Revolution of the mind — Greece has stiffed its youth with a failed economy and a crumbling capital. But if you’re a self-starter thinking big, Athens is alive with possibility.

Athens stinks. Piles of rubbish are mounting on street corners across the city, growing more pungent every day they’re left in the summer heat. Municipal refuse collectors are striking nationwide – just the latest protest against the Greek government’s austerity programme.

There’s clearly a crisis here – it’s just unevenly distributed. You can see it in the crumbling infrastructure; in the parks taken over by drug addicts and the homeless; in the faces of people begging for change on the metro. But beneath the surface, in unassuming pockets scattered across the city, a grassroots movement is giving Athens a new lease of life.

When the Greek debt crisis erupted in 2009, it almost brought the Eurozone down with it. The sight of riot police herding protesters became a regular backdrop on the evening news.

Zachos Varfis, the architect behind skate bowl Latraac.

Zachos Varfis, the architect behind skate bowl Latraac.

RECORDS
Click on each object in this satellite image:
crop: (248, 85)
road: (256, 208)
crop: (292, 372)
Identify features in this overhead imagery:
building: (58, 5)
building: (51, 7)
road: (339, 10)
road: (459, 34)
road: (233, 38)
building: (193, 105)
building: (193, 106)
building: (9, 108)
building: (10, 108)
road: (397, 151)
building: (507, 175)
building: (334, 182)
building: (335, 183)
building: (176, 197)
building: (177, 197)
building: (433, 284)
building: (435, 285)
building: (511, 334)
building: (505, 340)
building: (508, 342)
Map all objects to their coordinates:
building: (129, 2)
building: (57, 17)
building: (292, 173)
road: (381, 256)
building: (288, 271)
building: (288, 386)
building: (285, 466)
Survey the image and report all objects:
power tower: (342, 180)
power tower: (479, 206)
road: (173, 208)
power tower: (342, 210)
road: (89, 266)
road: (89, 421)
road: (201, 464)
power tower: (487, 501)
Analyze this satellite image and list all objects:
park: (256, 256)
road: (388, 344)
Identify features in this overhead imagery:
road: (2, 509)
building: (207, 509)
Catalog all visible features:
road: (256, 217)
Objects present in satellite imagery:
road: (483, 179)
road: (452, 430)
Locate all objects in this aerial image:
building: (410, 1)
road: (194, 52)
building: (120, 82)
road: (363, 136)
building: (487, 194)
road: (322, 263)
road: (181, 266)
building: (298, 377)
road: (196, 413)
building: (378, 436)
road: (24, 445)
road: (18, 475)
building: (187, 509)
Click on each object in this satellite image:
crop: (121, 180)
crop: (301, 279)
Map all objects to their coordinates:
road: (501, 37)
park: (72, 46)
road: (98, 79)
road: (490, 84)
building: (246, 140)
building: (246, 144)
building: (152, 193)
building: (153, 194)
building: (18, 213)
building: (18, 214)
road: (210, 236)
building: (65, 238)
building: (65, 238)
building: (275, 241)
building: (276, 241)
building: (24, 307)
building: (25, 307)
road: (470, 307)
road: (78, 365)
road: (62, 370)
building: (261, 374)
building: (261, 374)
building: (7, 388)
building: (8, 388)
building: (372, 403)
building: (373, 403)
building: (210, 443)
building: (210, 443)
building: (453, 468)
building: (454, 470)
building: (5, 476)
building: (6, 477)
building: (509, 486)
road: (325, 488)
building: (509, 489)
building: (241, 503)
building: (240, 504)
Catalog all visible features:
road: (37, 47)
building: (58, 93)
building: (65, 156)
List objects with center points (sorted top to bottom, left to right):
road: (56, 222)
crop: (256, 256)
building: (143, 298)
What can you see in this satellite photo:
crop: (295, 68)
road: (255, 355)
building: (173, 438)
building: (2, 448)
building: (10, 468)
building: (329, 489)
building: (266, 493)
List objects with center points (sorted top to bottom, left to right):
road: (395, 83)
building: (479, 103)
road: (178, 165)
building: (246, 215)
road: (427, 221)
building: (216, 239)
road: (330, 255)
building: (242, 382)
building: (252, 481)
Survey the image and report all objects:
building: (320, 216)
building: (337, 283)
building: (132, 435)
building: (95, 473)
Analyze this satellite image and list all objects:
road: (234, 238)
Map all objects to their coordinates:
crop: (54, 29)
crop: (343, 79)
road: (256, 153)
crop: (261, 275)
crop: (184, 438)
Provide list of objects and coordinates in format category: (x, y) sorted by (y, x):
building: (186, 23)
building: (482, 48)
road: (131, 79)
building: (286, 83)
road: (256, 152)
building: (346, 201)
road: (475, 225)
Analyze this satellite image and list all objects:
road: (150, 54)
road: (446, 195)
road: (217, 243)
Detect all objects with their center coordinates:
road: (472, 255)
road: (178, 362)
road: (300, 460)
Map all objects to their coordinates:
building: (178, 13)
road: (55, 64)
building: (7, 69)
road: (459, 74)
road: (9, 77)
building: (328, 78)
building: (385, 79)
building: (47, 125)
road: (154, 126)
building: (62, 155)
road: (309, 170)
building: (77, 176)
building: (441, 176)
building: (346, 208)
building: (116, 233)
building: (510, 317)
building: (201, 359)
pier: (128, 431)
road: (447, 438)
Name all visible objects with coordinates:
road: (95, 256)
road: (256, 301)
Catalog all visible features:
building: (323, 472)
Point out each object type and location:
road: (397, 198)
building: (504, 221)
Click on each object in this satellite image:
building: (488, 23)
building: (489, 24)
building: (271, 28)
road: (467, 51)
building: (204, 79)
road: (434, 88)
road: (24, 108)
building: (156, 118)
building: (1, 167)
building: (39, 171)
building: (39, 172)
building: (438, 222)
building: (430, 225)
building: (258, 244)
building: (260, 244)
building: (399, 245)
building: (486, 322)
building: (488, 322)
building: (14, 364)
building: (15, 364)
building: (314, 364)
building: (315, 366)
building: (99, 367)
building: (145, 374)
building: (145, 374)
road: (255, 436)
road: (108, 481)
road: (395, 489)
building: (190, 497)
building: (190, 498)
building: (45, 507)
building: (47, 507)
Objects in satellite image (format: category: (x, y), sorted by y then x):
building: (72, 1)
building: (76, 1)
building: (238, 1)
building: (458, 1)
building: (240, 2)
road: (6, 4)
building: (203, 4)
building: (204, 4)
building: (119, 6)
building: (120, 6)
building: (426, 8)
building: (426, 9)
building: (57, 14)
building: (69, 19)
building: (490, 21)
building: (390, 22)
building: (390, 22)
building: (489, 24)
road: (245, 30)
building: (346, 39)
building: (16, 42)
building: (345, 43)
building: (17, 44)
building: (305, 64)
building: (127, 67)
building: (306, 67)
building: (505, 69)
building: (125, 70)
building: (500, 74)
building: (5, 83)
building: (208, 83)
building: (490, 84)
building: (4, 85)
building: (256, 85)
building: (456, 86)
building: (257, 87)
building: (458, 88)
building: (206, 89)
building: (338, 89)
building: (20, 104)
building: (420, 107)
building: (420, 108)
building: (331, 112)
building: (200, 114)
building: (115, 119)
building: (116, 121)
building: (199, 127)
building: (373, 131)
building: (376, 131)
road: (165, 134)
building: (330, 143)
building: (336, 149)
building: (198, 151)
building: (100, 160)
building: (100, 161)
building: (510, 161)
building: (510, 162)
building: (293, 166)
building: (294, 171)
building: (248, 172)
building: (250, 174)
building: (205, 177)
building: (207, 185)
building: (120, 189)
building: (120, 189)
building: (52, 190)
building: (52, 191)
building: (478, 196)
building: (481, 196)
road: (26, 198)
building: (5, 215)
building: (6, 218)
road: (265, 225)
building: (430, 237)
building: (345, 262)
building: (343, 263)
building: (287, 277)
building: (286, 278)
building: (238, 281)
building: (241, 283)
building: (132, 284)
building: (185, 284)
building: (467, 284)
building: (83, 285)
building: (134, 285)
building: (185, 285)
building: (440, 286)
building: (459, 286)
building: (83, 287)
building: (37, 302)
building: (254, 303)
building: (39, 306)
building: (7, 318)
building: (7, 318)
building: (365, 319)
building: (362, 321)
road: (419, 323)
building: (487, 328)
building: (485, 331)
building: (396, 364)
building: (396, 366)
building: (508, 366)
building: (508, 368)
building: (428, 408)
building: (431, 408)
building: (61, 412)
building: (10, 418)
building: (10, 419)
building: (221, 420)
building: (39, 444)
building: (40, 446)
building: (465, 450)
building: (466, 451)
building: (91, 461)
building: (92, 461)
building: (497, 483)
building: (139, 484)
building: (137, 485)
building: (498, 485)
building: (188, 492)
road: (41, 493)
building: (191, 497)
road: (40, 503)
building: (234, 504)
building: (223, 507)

WRITTEN TASKS
(A) In what year did the Greek debt crisis erupt, according to the Athens article?
(B) Reproduce the Athens article word for word from "There’s clearly a" to "lease of life.".
(C) Resume the Athens article from the point where it stops.
The records are unrelated to the Athens article and stand as material of their own.

ANSWERS FOR THE TASKS
(A) 2009

(B)
There’s clearly a crisis here – it’s just unevenly distributed. You can see it in the crumbling infrastructure; in the parks taken over by drug addicts and the homeless; in the faces of people begging for change on the metro. But beneath the surface, in unassuming pockets scattered across the city, a grassroots movement is giving Athens a new lease of life.

(C)
That spotlight has long since moved on, but life for young Greeks has only worsened. No group on the continent has had its prospects affected so severely: unemployment for under 25s is nearing 50 per cent, even after hundreds of thousands have emigrated.

The creative industries have collapsed, media outlets have closed and funding for the arts has disappeared. Yet for certain enterprising spirits, adversity amounts to opportunity. An ecosystem built on hustling and hook-ups is starting to emerge: ‘You screenprint t-shirts for my band, I’ll give you free exhibition space for your art, and we’ll both flog beers to cover the rent.’

A reliable income or a stable career may still be out of the question but those determined to make the most of the situation are quietly pushing forward, building their own DIY paradise.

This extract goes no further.